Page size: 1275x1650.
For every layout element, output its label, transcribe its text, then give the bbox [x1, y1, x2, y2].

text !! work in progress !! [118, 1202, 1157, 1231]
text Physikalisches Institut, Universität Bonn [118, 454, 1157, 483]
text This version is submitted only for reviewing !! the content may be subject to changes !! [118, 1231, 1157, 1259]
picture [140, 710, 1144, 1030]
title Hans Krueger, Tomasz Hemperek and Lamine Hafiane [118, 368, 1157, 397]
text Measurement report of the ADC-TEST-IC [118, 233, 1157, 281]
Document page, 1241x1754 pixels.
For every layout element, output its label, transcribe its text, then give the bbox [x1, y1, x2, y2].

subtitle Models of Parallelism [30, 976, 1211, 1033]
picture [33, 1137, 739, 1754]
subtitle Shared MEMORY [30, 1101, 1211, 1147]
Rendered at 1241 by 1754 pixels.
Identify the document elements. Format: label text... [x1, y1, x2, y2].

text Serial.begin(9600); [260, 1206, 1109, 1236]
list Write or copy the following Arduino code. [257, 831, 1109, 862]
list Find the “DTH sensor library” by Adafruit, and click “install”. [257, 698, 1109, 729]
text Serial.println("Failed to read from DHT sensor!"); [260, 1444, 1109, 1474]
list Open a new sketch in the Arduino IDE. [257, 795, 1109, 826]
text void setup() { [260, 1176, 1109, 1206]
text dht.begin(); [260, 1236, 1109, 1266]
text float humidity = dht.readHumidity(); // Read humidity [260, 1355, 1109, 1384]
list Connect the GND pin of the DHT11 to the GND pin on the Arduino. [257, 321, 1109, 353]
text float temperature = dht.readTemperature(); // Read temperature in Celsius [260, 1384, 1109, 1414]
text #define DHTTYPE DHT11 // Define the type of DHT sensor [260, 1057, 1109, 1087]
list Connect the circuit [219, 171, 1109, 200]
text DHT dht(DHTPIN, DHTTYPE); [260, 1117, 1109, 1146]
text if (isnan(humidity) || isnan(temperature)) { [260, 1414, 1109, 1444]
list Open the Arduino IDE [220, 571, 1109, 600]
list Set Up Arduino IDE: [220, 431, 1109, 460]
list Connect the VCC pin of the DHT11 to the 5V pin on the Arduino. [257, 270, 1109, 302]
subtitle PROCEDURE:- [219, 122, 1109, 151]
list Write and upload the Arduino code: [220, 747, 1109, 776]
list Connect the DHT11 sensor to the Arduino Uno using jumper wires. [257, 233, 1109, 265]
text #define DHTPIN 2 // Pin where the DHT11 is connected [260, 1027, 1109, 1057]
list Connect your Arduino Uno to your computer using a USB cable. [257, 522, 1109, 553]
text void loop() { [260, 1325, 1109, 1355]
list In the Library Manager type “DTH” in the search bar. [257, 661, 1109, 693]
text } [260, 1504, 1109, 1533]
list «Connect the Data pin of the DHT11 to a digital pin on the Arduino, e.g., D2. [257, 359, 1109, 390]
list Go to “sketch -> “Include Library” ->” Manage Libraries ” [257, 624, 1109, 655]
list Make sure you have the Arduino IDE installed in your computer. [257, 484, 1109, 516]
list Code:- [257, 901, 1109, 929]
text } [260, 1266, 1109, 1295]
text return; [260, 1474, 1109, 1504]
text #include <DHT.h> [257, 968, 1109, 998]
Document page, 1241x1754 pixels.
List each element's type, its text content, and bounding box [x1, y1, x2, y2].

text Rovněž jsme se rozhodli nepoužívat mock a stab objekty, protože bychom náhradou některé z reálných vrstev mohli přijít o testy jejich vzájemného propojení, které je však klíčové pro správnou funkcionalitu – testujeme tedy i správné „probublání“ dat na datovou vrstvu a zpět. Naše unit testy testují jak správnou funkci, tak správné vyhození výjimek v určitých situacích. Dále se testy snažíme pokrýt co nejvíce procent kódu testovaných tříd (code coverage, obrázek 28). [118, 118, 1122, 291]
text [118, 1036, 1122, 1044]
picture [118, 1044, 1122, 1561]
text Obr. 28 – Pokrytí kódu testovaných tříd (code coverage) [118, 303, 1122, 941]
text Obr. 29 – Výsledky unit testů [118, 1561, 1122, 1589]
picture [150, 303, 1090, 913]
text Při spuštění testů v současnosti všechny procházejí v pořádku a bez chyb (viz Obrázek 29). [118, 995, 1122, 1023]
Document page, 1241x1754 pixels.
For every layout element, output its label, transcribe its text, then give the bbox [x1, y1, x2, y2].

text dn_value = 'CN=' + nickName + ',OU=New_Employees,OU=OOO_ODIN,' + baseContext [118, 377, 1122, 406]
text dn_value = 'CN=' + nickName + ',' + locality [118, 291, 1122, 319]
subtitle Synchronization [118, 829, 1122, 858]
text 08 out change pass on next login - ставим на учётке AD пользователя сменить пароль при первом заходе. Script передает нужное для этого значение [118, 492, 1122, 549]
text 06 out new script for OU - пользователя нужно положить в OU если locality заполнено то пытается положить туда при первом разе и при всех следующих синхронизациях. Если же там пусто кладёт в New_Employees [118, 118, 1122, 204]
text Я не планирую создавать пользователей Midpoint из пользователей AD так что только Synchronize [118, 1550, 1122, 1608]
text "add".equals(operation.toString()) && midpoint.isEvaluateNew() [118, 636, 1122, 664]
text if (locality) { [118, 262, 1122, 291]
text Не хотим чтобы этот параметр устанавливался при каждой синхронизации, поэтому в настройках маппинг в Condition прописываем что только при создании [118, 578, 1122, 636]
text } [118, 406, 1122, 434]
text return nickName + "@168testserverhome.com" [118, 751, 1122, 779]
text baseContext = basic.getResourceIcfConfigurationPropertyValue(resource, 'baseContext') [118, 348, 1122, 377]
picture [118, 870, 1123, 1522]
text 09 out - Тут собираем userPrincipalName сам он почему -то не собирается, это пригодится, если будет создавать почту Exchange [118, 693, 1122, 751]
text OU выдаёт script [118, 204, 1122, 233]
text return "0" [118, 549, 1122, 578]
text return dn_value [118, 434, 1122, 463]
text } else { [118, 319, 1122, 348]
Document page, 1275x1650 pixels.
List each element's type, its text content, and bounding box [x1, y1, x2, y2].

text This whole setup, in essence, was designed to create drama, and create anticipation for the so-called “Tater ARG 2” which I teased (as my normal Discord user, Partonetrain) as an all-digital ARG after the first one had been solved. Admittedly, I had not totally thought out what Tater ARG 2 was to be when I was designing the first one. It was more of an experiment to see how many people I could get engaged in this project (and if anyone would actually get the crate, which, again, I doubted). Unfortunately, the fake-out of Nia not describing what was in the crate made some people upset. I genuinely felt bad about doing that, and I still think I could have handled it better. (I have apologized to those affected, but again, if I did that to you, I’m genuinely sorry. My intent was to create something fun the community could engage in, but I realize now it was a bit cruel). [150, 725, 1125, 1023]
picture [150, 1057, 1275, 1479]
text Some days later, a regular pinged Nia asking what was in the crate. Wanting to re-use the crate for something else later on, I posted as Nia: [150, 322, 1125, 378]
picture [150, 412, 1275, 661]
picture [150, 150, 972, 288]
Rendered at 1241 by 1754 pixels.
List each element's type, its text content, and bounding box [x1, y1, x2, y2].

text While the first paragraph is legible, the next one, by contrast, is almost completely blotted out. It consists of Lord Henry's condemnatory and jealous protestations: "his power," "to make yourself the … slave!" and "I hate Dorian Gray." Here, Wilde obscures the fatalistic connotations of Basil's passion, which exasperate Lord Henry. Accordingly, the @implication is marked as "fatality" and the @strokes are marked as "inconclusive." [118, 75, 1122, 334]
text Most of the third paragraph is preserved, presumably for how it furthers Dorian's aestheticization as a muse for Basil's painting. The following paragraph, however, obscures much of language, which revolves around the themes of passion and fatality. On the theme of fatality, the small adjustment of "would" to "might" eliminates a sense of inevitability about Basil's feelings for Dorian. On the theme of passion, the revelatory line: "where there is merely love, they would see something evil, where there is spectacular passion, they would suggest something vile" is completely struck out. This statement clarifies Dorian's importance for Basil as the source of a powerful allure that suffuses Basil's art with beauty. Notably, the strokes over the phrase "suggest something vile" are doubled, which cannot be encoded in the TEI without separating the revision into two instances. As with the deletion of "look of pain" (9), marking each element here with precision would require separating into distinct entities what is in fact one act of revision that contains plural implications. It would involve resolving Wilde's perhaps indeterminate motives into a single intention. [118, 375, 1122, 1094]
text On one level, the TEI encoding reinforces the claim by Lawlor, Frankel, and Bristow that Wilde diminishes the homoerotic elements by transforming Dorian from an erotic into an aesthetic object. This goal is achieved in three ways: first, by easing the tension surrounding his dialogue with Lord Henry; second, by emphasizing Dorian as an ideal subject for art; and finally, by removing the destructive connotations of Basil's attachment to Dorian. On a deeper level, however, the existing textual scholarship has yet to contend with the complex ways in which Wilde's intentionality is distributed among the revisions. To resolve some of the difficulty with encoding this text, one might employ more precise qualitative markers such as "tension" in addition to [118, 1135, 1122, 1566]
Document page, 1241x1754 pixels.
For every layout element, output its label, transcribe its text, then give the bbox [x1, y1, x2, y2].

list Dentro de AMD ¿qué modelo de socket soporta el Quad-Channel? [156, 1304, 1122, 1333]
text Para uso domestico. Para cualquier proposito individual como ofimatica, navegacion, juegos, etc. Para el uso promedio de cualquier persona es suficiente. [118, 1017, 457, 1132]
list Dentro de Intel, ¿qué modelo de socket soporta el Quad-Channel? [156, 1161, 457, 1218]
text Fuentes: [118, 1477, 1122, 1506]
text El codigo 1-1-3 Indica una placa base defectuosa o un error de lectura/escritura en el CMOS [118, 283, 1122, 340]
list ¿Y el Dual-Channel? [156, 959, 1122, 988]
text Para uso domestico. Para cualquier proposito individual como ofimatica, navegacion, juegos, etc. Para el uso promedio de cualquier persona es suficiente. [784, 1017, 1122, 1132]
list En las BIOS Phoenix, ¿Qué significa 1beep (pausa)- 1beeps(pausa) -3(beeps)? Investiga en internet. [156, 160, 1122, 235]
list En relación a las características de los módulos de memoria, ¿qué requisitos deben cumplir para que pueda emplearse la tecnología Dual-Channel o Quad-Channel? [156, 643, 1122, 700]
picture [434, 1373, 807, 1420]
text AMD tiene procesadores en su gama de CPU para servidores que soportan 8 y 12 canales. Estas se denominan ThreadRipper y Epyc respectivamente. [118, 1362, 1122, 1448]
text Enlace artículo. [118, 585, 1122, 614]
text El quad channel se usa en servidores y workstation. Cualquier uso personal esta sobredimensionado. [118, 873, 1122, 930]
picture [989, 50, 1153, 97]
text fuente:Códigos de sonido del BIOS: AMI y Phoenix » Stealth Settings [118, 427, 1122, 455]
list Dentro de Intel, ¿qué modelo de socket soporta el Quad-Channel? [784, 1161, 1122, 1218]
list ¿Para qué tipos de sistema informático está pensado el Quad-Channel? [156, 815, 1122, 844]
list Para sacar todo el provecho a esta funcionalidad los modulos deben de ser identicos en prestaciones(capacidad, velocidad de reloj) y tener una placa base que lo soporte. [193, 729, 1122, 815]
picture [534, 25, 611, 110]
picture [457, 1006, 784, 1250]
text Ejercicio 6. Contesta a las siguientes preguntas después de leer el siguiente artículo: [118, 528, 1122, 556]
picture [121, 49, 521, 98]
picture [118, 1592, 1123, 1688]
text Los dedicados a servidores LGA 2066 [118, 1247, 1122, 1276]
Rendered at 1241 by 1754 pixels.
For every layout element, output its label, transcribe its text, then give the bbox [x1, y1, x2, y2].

********************

Copy the entries above word for word, starting at the line that contains "text Serial.begin(9600); [260, 1206, 1109, 1236]" and ending at the line that contains "text float temperature".

text Serial.begin(9600); [260, 1206, 1109, 1236]
list Write or copy the following Arduino code. [257, 831, 1109, 862]
list Find the “DTH sensor library” by Adafruit, and click “install”. [257, 698, 1109, 729]
text Serial.println("Failed to read from DHT sensor!"); [260, 1444, 1109, 1474]
list Open a new sketch in the Arduino IDE. [257, 795, 1109, 826]
text void setup() { [260, 1176, 1109, 1206]
text dht.begin(); [260, 1236, 1109, 1266]
text float humidity = dht.readHumidity(); // Read humidity [260, 1355, 1109, 1384]
list Connect the GND pin of the DHT11 to the GND pin on the Arduino. [257, 321, 1109, 353]
text float temperature = dht.readTemperature(); // Read temperature in Celsius [260, 1384, 1109, 1414]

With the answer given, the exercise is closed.